4. Komisyonca başvurunun kabul edilebilirlik incelemesinin Bölüm tarafından yapılmasına karar verilmiştir.
5. Bölüm Başkanı tarafından başvurunun kabul edilebilirlik ve esas incelemesinin birlikte yapılmasına karar verilmiştir.
6. Başvuru belgelerinin bir örneği bilgi için Adalet Bakanlığına (Bakanlık) gönderilmiştir. Bakanlık, görüşünü bildirmiştir.
7. Başvurucu, Bakanlığın görüşüne karşı süresinde beyanda bulunmuştur.
III. OLAY VE OLGULAR
8. Başvuru formu ve ekindeki belgelerle Ulusal Yargı Ağır Bilişi Sistemi’nden (UYAP) elde edilen bilgilere göre ilgili olaylar özetle şöyledir:
A. Genel Bilgiler
9. 1971 doğumlu başvurucu Abdulbaki Bingöl, diğer başvurucu İsa Bingöl'ün oğludur. Başvurucular, Çaldıran ilçesi Soğuksu köyünde ikamet etmektedir.
10. 13/8/2013 tarihinde saat 22.00’de tanzim edilen tutanakta yer alan bilgilere göre kimliği belirsiz yirmi atlının sınırdan geçerek kaçakçılık yapacağı yönünde sınır koruma piyade birliğinden gelen ihbar üzerine Çaldıran İlçe Jandarma Komutanlığına bağlı askerler şüphelileri yakalamak için göreve çıkmıştır.
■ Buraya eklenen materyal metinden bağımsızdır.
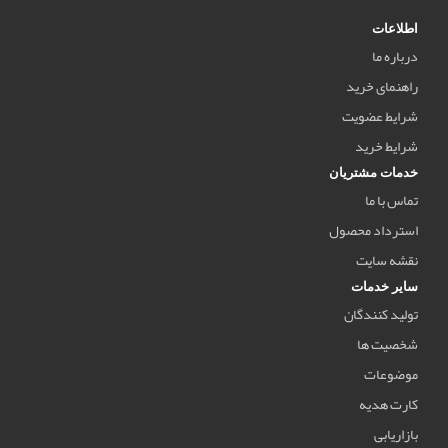
اطلاعات
درباره ما
راهنمای خرید
شرایط عضویت
شرایط خرید
خدمات مشتریان
تماس با ما
استرداد محصول
نقشه سایت
سایر خدمات
تولید کنندگان
شخصیت ها
موضوعات
کارت هدیه
بازاریابی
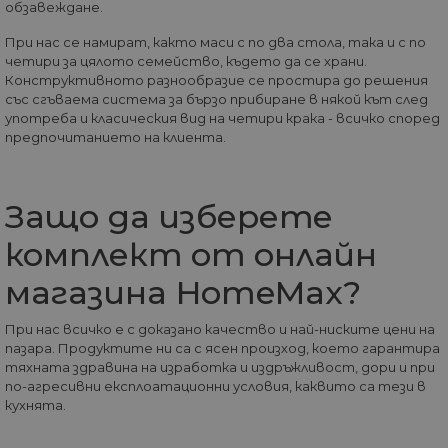
използва
обзавеждане.
Google Analytics,
уебсайта и
това винаги е
реклама, к
бисквитка на
При нас се намират, както маси с по два стола, така и с по
крайният
сесията, която се
четири за цялото семейство, където да се храни.
потребите
унищожава, кога
да е видял
Конструктивното разнообразие се простира до решения
потребителят
да посети
затвори браузър
със сгъваема система за бързо прибиране в някой кът след
посочения
си. Следователно
употреба и класическия вид на четири крака - всичко според
уебсайт.
когато се разгле
предпочитанието на клиента.
като постоянна
бисквитка,
вероятно е да е
различна
технология за
Защо да изберете
настройка на
бисквитката.
комплект от онлайн
__utmz
5 месеца
Това е една от
Google
4
четирите основн
LLC
седмици
„бисквитки“,
.home-
магазина HomeMax?
зададени от
max.bg
услугата Google
Analytics, която
При нас всичко е с доказано качество и най-ниските цени на
позволява на
пазара. Продуктите ни са с ясен произход, което гарантира
собствениците н
уебсайтове да
тяхната здравина на изработка и издръжливост, дори и при
проследяват
по-агресивни експлоатационни условия, каквито са тези в
показателя за
поведение на
кухнята.
посетителите за
ефективността н
сайта. Тази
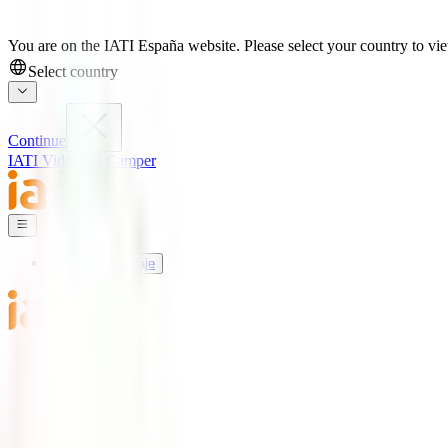
You are on the IATI España website. Please select your country to view
Select country
Continue
IATI Vida
IATI Camper
Seguros de Viaje
Mundo IATI
Soporte
Blog
Seguros de Viaje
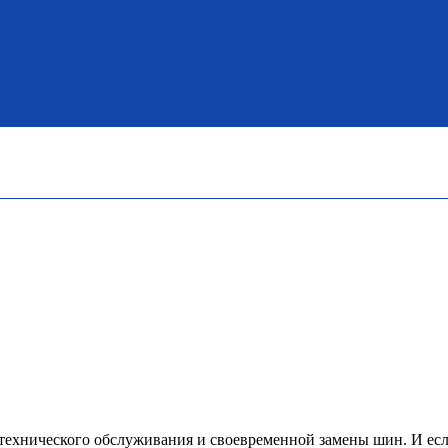
о технического обслуживания и своевременной замены шин. И е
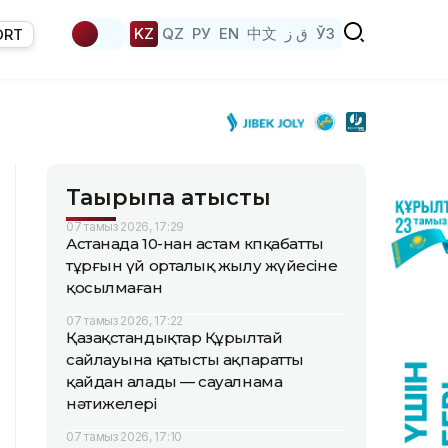
KZ
QZ
РУ
EN
中文
ق ز
ЎЗ
ORT
Тақырыпқа қатысты
07 тамыз 2026, 17:29
Астанада 10-нан астам көпқабатты
тұрғын үй орталық жылу жүйесіне
қосылмаған
07 тамыз 2026, 17:22
Қазақстандықтар Құрылтай
сайлауына қатысты ақпаратты
қайдан алады — сауалнама
нәтижелері
07 тамыз 2026, 17:10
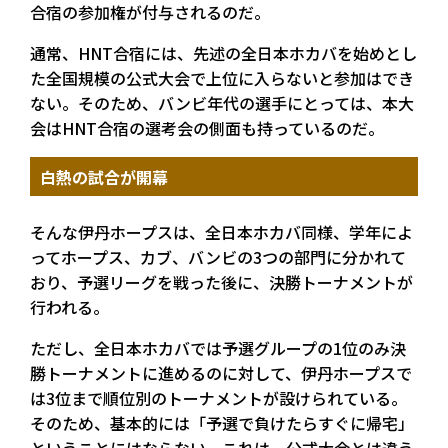
合宿の参加権が付与されるのだ。
通常、HNT合宿には、先述の全日本ホカバを始めとし
た全国規模の公式大会で上位に入らないと参加はでき
ない。そのため、バンビ年代の選手にとっては、本大
会はHNT合宿の選考会の側面も持っているのだ。
白熱の試合が開幕
そんな伊丹ホープスは、全日本ホカバ同様、学年によ
ってホープス、カブ、バンビの3つの部門に分かれて
おり、予選リーグを戦った後に、決勝トーナメントが
行われる。
ただし、全日本ホカバでは予選グループの1位のみ決
勝トーナメントに進めるのに対して、伊丹ホープスで
は3位まで順位別のトーナメントが設けられている。
そのため、基本的には「予選で負けたらすぐに帰宅」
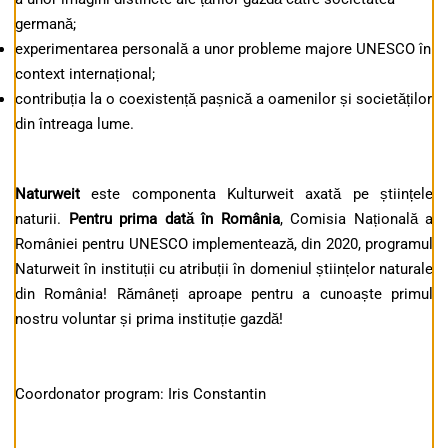
germană;
experimentarea personală a unor probleme majore UNESCO în
context internațional;
contribuția la o coexistență pașnică a oamenilor și societăților
din întreaga lume.
Naturweit
este componenta Kulturweit axată pe științele
naturii.
Pentru prima dată în România
, Comisia Națională a
României pentru UNESCO implementează, din 2020, programul
Naturweit în instituții cu atribuții în domeniul științelor naturale
din România! Rămâneți aproape pentru a cunoaște primul
nostru voluntar și prima instituție gazdă!
Coordonator program: Iris Constantin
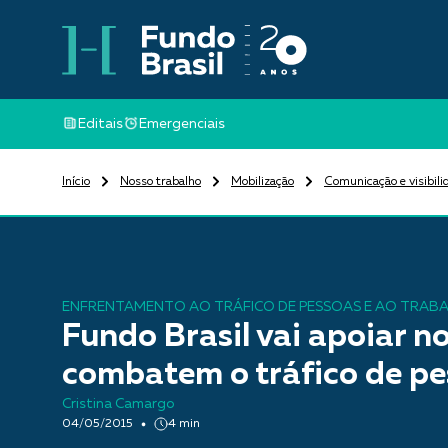
Editais
Emergenciais
Início
Nosso trabalho
Mobilização
Comunicação e visibili
ENFRENTAMENTO AO TRÁFICO DE PESSOAS E AO TRAB
Fundo Brasil vai apoiar n
combatem o tráfico de p
Cristina Camargo
04/05/2015
4 min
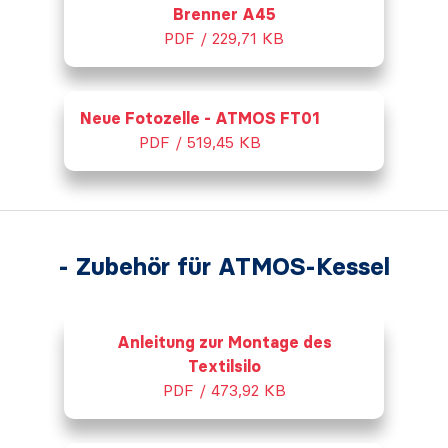
Brenner A45
PDF / 229,71 KB
Neue Fotozelle - ATMOS FT01
PDF / 519,45 KB
- Zubehör für ATMOS-Kessel
Anleitung zur Montage des
Textilsilo
PDF / 473,92 KB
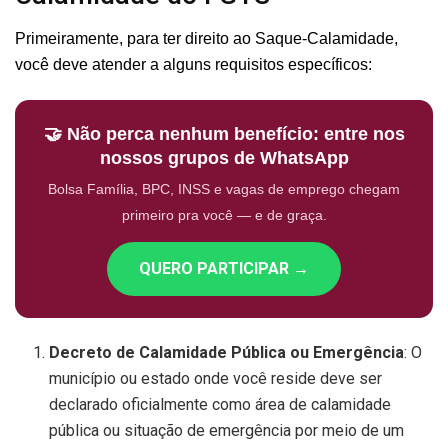
Primeiramente, para ter direito ao Saque-Calamidade,
você deve atender a alguns requisitos específicos:
🤝 Não perca nenhum benefício: entre nos
nossos grupos de WhatsApp
Bolsa Família, BPC, INSS e vagas de emprego chegam
primeiro pra você — e de graça.
QUERO PARTICIPAR →
Decreto de Calamidade Pública ou Emergência
: O
município ou estado onde você reside deve ser
declarado oficialmente como área de calamidade
pública ou situação de emergência por meio de um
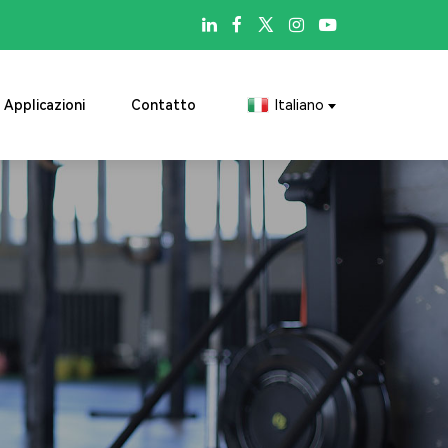

Applicazioni
Contatto
Italiano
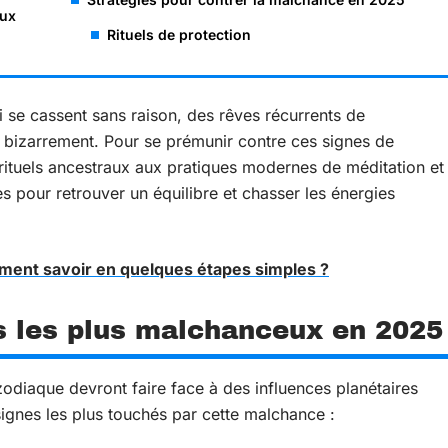
eux
Rituels de protection
 se cassent sans raison, des rêves récurrents de
 bizarrement. Pour se prémunir contre ces signes de
rituels ancestraux aux pratiques modernes de méditation et
ies pour retrouver un équilibre et chasser les énergies
ent savoir en quelques étapes simples ?
s les plus malchanceux en 2025
odiaque devront faire face à des influences planétaires
signes les plus touchés par cette malchance :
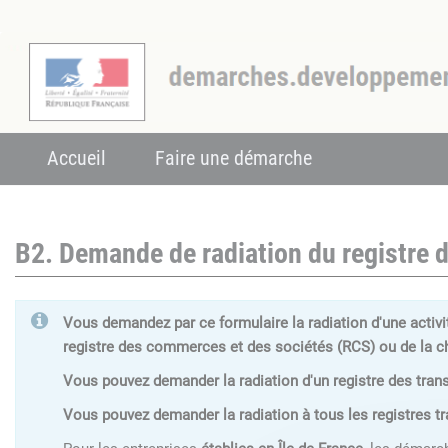
Accueil
Faire une démarche
B2. Demande de radiation du registre d
Vous demandez par ce formulaire la radiation d'une activi
registre des commerces et des sociétés (RCS) ou de la
Vous pouvez demander la radiation d'un registre des transp
Vous pouvez demander la radiation à tous les registres tr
11. Saat 23.35’te düzenlenen Olay Yeri Görgü ve Tespit Tutanağına göre başvurucu Abdulbaki Bingöl, kolluk görevlilerine direnmiş ve hakaret etmiştir.
12. Başvurucu Abdulbaki Bingöl 14/8/2013 tarihinde saat 01.00’de gözaltına alınmıştır.
13. Başvurucu Abdulbaki Bingöl hakkında görevi yaptırmamak için direnme ve hakaret suçlarından adli kolluğun hazırladığı fezleke Çaldıran Cumhuriyet Başsavcılığına (Savcılık) gönderilmiştir. Savcılık 2013/485 sayılı dosya üzerinden soruşturma başlatmıştır.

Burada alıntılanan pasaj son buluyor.